At the end of 2011, student loans reached a notable and very scary level. According to the U.S. Consumer Financial Protection Bureau, outstanding student loan debt surpassed the $1 trillion mark. This happened much faster than many banking institutions, including the Federal Reserve Bank of New York, expected. During the summer of 2012, the bureau and the Education Department released a 131-page report officially detailing the state of educational loan debt. Bankruptcy attorneys can find creative ways of helping–find out with a free consultation!
Student Loan Bankruptcy Needed
Estimates within the report substantiated the $1 trillion debt figure, attributing $864 billion of this to federal government loans and $150 to private student loans. At that time, cumulative private student loan default exceeded $ 8 billion, with more than 850,000 different loans outstanding. This figure has skyrocketed in the past ten years due to lenders marketing loans directly to unsuspecting students who did not realize that government loans featured better terms.

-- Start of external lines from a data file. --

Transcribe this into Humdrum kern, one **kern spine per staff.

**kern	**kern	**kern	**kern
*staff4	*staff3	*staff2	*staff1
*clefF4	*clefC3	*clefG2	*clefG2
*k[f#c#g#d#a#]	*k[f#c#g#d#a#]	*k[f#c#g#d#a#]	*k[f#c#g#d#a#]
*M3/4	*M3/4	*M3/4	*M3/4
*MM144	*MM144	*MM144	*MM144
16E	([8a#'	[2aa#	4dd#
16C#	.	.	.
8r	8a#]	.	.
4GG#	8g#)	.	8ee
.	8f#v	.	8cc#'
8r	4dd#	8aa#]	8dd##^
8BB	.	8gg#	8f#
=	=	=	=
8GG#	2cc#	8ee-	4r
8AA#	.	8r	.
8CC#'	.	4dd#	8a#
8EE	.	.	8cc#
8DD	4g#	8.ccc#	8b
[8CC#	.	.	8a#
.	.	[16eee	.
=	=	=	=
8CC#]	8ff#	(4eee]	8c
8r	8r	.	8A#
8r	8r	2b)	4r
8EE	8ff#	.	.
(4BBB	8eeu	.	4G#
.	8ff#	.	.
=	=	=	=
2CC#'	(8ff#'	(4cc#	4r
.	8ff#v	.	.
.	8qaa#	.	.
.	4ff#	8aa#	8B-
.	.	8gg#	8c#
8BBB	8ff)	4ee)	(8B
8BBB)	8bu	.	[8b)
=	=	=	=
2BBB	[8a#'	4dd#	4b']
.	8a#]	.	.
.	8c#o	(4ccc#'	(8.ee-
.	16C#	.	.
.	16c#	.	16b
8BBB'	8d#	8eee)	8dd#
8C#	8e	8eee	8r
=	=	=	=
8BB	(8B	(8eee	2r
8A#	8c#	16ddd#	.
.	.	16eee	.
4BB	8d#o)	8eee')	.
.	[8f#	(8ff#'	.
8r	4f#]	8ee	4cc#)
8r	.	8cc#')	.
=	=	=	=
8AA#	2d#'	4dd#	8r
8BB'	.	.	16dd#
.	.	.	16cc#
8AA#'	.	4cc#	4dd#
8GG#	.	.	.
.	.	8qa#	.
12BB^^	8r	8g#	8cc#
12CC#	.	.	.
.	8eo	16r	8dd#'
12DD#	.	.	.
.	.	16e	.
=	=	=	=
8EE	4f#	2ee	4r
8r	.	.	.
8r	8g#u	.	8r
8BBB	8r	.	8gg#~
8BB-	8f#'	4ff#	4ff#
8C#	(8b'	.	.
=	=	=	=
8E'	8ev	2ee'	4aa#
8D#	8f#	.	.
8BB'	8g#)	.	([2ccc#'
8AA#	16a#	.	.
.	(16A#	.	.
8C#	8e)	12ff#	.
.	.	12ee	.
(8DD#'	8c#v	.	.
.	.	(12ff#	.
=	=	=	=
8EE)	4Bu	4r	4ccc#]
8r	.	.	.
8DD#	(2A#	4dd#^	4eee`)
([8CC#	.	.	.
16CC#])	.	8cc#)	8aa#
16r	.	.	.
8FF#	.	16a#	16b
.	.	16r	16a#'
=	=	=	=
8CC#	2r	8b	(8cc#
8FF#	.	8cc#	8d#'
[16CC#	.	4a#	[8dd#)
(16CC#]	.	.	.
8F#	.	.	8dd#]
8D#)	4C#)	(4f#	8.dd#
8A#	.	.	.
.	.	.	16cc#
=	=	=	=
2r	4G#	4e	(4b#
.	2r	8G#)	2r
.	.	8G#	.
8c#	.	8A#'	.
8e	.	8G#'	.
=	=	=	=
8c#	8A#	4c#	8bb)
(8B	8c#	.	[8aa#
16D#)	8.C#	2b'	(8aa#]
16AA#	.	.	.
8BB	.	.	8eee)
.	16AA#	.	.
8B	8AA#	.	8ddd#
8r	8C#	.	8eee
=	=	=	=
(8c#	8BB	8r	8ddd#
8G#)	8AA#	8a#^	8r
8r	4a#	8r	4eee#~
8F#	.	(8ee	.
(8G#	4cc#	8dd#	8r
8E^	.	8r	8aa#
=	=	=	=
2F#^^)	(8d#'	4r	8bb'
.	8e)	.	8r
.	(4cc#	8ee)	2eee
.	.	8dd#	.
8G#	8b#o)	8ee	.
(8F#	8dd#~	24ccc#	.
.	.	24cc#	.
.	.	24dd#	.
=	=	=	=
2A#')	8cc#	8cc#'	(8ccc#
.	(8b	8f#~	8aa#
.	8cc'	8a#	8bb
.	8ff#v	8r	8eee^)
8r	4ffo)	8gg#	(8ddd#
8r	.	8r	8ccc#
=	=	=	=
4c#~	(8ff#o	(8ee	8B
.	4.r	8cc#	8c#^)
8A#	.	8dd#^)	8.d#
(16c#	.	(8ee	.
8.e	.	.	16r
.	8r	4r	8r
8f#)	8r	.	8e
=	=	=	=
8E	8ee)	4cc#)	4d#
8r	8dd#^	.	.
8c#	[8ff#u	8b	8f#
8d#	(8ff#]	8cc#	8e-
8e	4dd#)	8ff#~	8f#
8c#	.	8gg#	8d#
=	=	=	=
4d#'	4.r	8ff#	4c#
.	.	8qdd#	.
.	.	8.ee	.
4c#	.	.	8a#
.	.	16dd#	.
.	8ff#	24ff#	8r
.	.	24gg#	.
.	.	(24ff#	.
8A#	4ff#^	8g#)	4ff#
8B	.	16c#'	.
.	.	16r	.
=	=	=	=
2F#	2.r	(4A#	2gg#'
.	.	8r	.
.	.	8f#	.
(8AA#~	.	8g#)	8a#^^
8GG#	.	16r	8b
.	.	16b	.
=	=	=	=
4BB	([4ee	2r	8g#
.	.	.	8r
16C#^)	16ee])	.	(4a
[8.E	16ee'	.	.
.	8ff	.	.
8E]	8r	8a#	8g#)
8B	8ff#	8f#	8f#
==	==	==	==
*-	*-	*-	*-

In December 2012, CNN published an article equating a college degree with “debt and underemployment.” The previous quarter seemed to confirm this when the 90-day delinquency rate for student loans increased to 11 percent, exceeding the credit card debt delinquency rate for the first time. Despite not falling off the fiscal cliff, the economy could still accelerate the rate of student loan default to a crisis level.

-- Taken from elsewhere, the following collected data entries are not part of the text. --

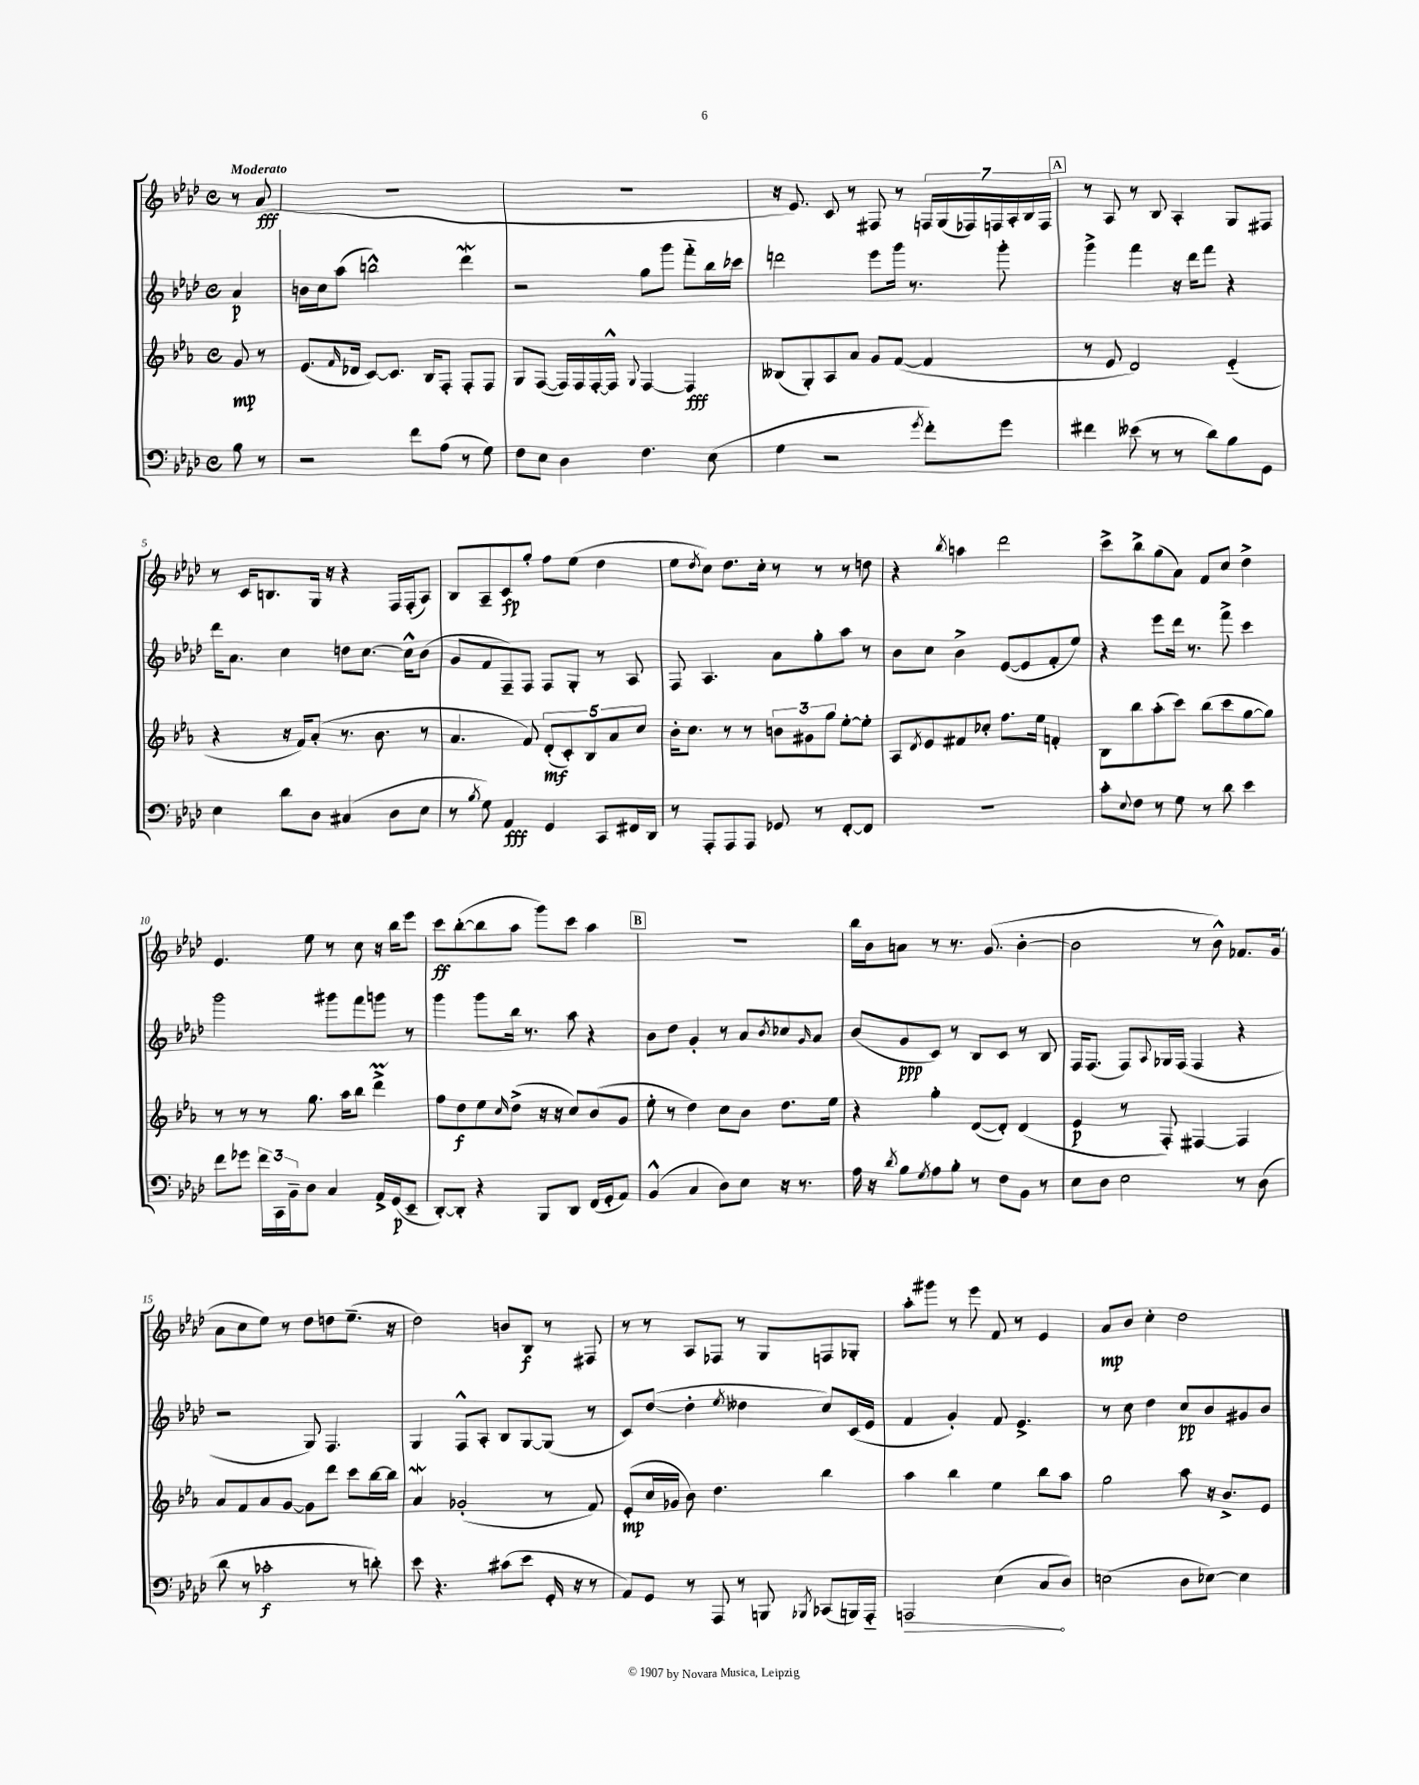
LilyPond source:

<<
\new StaffGroup <<
\new Staff = "s0" {
    \clef treble \key aes \major \defaultTimeSignature \time 4/4 \partial 4 \tempo "Moderato"
    r8 aes'8\fff( |
    R1 |
    R1 |
    r16 ees'8.) c'8 r8 fis8 r8 \tuplet 7/4 { f16 g16( fes16) f16 aes16-. bes16 f16 } |
    \mark \markup { \box "A" } r8 aes8 r8 bes8 aes4-. g8 fis8 |
    r8 c'16 b8. g16 r16 r4 f16 f16-.( aes8) |
    bes8 aes8-- c'8\fp g''8-. f''8 ees''8( des''4 |
    ees''8 \acciaccatura { des''8 } c''8) des''8. c''16-. r8 r8 r8 d''8 |
    r4 \acciaccatura { bes''8 } a''4 des'''2 |
    c'''8-> bes''8-> g''8( aes'8) f'8 c''8 des''4-> |
    ees'4. ees''8 r8 c''8 r16 bes''16 ees'''8 |
    c'''8\ff bes''8~-.( bes''8 aes''8 g'''8) c'''8 aes''4 |
    \mark \markup { \box "B" } R1 |
    bes''16 bes'16 a'8 r8 r8. g'8.( bes'4~-. |
    bes'2 r8 bes'8-^) fes'8. g'16( |
    aes'8 c''8 ees''8) r8 des''8 d''8 ees''8.--( r16 |
    des''2) b'8 bes8\f r8 fis8 |
    r8 r8 aes8 fes8 r8 g8 f8 ges8-. |
    aes''8-. gis'''8 r8 ees'''8 f'8 r8 ees'4 |
    aes'8\mp bes'8 c''4-. des''2 \bar "|." |
}
\new Staff = "s1" {
    \clef treble \key aes \major \defaultTimeSignature \time 4/4 \partial 4
    aes'4\p |
    b'16 c''16 aes''8( b''2-^) des'''4\mordent |
    r2 g''8 g'''8 f'''8-_ bes''16 ces'''16 |
    d'''2 ees'''8 g'''16 r8. g'''8-. |
    \mark \markup { \box "A" } g'''4-> f'''4 r16 des'''16 f'''8 r4 |
    des'''16 aes'8. c''4 d''8 c''8.~ c''16-^ bes'8( |
    g'8 f'8 f8--) f8 f8 g8-. r8 aes8 |
    f8 aes4. aes'8 g''8-. aes''8 r8 |
    bes'8 c''8 bes'4-> ees'8~( ees'8 f'8-. ees''8) |
    r4 ees'''8 des'''16 r8. f'''8-> c'''4 |
    g'''2 gis'''8 f'''8 g'''8 r8 |
    g'''4 g'''8 bes''16 r8. aes''8 r4 |
    \mark \markup { \box "B" } bes'8 des''8 g'4-. r8 aes'8 \acciaccatura { bes'8 } ces''8 \grace { g'16 } aes'8 |
    bes'8( g'8\ppp c'8) r8 bes8 c'8 r8 bes8 |
    f16 f8.( f8) \appoggiatura { aes8 } ges16 f16( f4 r4 |
    r2 g8) f4. |
    g4 f8-^ aes8-. bes8 g8~ g8( r8 |
    c'8) des''8~( des''4-. \acciaccatura { ees''8 } deses''4 c''8) c'16( ees'16 |
    f'4 g'4-.) f'8 ees'4.-> |
    r8 c''8 des''4 c''8\pp bes'8 gis'8 bes'8 \bar "|." |
}
\new Staff = "s2" {
    \clef treble \key ees \major \defaultTimeSignature \time 4/4 \partial 4
    g'8\mp r8 |
    ees'8.( \grace { f'16 } des'16 c'8~) c'8. bes16 f8-. f8-. f8 |
    g8 f8~( f16) f16 f16~-. f16-^ \appoggiatura { g8 } f4~ f4\fff |
    beses8( g8-.) aes8 aes'8 g'8 f'8~( f'4 |
    \mark \markup { \box "A" } r8 ees'8 d'2) ees'4-_( |
    r4 r16 f'16) aes'8-.( r8. bes'8. r8 |
    aes'4. f'8) \tuplet 5/4 { d'8-.\mf( c'8-.) bes8 aes'8 c''8 } |
    bes'16-. c''8. r8 r8 \tuplet 3/2 { b'8 gis'8 g''8 } ees''8~-. ees''8-. |
    aes8 \acciaccatura { d'8 } ees'8 fis'8 ces''8-. f''8. ees''16 f'4-. |
    bes8 bes''8 aes''8-.( c'''8) bes''8( c'''8 g''8~ g''8) |
    r8 r8 r8 g''8. aes''16 bes''8 d'''4->\prall |
    f''8 d''8\f ees''8 \grace { c''16 } d''8->( r16 r16 c''8) bes'8( g'8 |
    \mark \markup { \box "B" } ees''8-. r8 d''4) c''8 bes'8 d''8. ees''16 |
    r4 g''4-. d'8~( d'8-.) d'4( |
    ees'4\p r8 f8-.) fis4~ fis4 |
    aes'8 f'8 aes'8 g'8~ g'8 d'''8 c'''8 bes''16~ bes''16 |
    aes'4\mordent ges'2-.( r8 f'8) |
    ees'8-.\mp( c''16 ges'16 bes'8) d''4. bes''4 |
    aes''4 bes''4 ees''4 bes''8 aes''8 |
    g''2 aes''8 r16 bes'8.-> ees'8 \bar "|." |
}
\new Staff = "s3" {
    \clef bass \key aes \major \defaultTimeSignature \time 4/4 \partial 4
    bes8 r8 |
    r2 f'8 aes8( r8 g8) |
    f8 ees8 des4 f4. ees8( |
    g4 r2 \acciaccatura { g'8 } f'8-.) g'8 |
    \mark \markup { \box "A" } fis'4 eeses'8( r8 r8 des'8) bes8 g,8 |
    ees4 des'8 des8 cis4( des8 ees8 |
    r8 \acciaccatura { bes8 } g8) aes,4\fff g,4 c,8 fis,16 des,16 |
    r8 aes,,8-. aes,,8 aes,,8 ges,8 r8 f,8~-. f,8 |
    R1 |
    c'8-. \appoggiatura { ees8 } f8 r8 g8 r8 des'8 ees'4 |
    f'8 ges'8 \tuplet 3/2 { f'16 c,16 bes,16-- } des8 c4 aes,16-> g,16\p( ees,8-- |
    des,8~-.) des,8-. r4 bes,,8 des,8 f,16( g,16-. aes,8) |
    \mark \markup { \box "B" } bes,4-^( c4 des8) ees8 r16 r8. |
    aes16 r16 \acciaccatura { des'8 } bes8 \acciaccatura { g8 } aes8 bes8-. r8 f8 bes,8 r8 |
    ees8 des8 ees2 r8 des8( |
    des'8 r8 ces'2-.\f r8 d'8-.) |
    ees'8 r4. cis'8( ees'8 g,16-. r16 r8 |
    aes,8) g,8 r8 aes,,8 r8 b,,8 \acciaccatura { bes,,8 } ces,8( b,,16) aes,,16-_ |
    \once \override Hairpin.circled-tip = ##t a,,2\> ees4( c8\! des8) |
    e2( des8 ees8~) ees4 \bar "|." |
}
>>
>>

Debt from student loans has already taken a toll on the weakened economy. A September 2012 Pew Research Center report revealed that one in five households are saddled with student loan debts. In 2011, the average amount of debt for student loans was $23,300. For a student loan, bankruptcy will not provide relief like it does for auto loans and credit card debts. Young adults with student loans must delay economy-boosting purchases like homes and cars and avoid making market investments until they repay their educational debts.

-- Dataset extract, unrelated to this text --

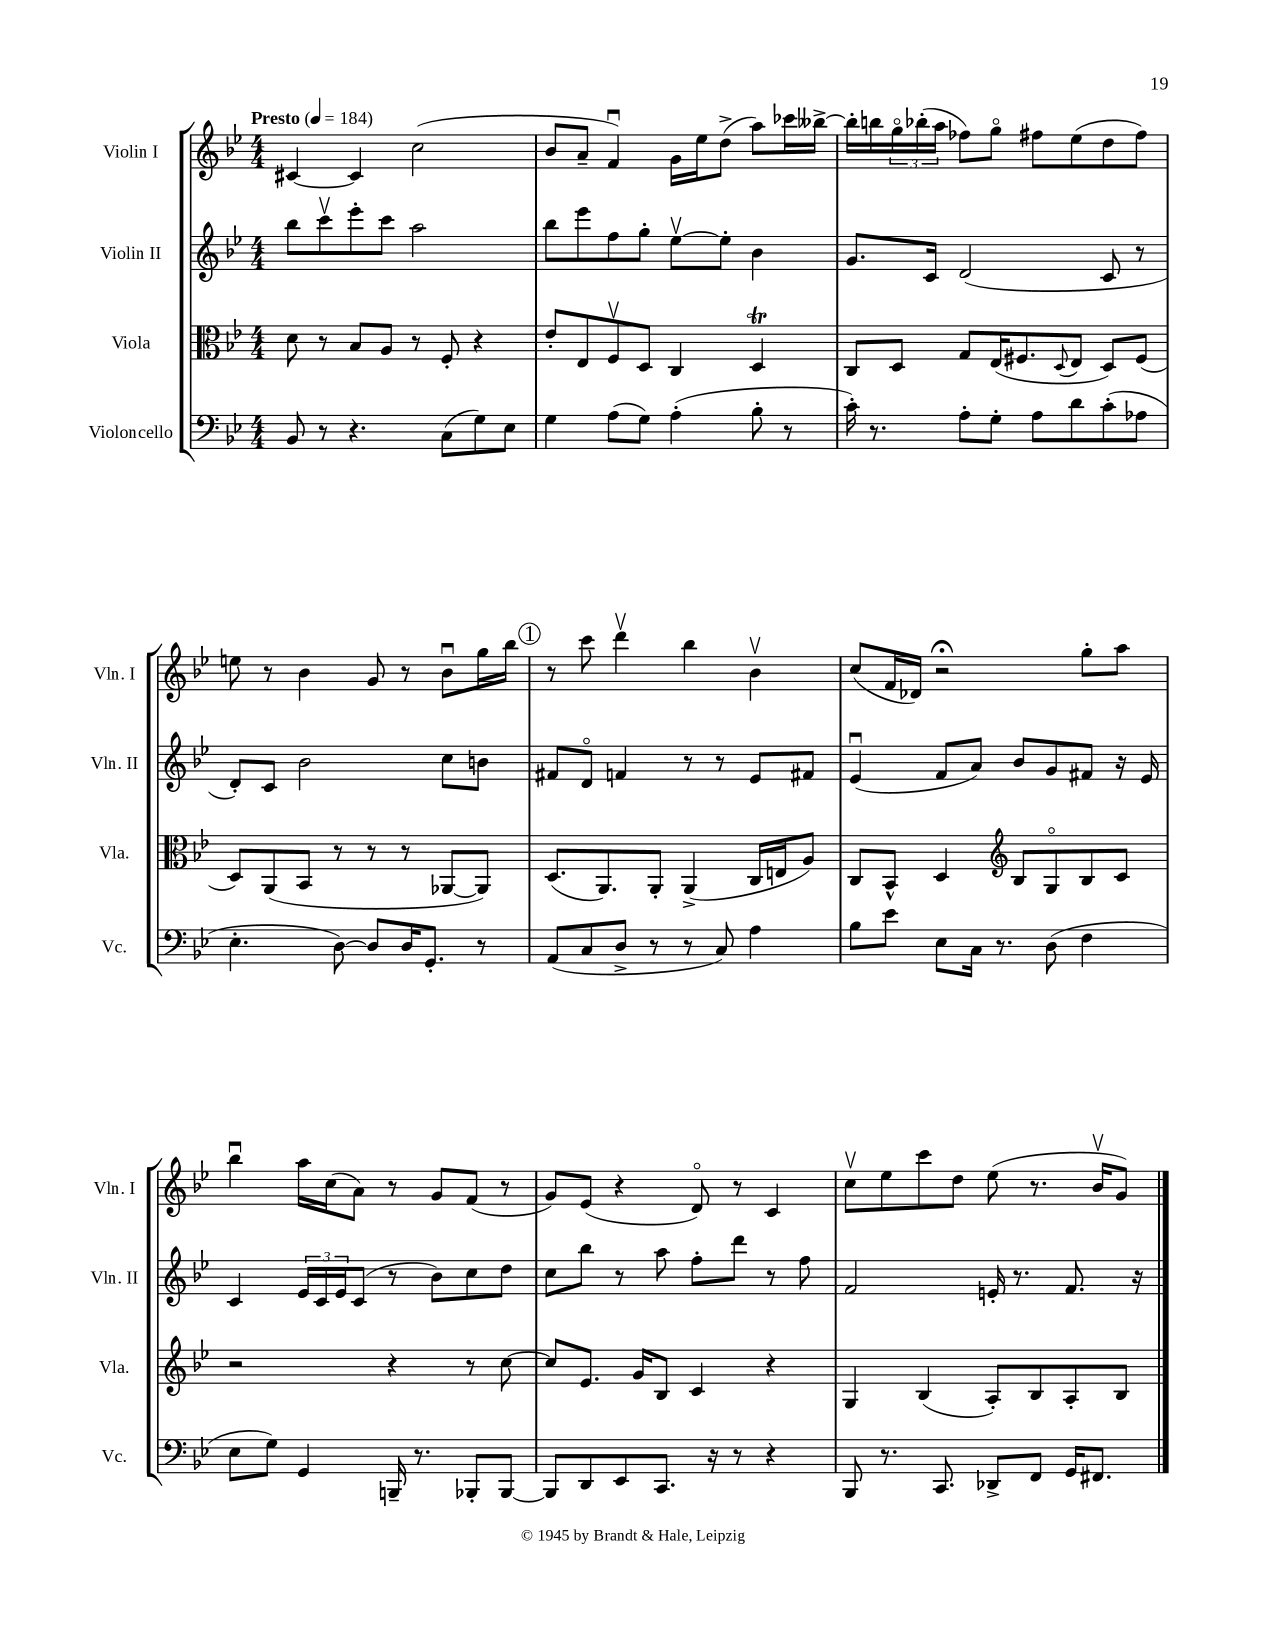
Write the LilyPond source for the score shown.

Some students are forced to take drastic measures like moving back in with parents or delaying marriage and starting families. Fresh minds are prevented from making economic contributions due to debt incurred while developing that knowledge. Taxpayers are now left to deal with the problem, as the federal government now issues at least 93 percent of student loans.
Federal lenders continue to add new higher education loans. Student aid distributed by the Department of Education increased by 17 percent to almost $157 billion between 2010 and 2011. Increasing tuition rates, bad lending policies, and the poor education practices of some colleges and universities are creating a very bad situation that is screaming for reform.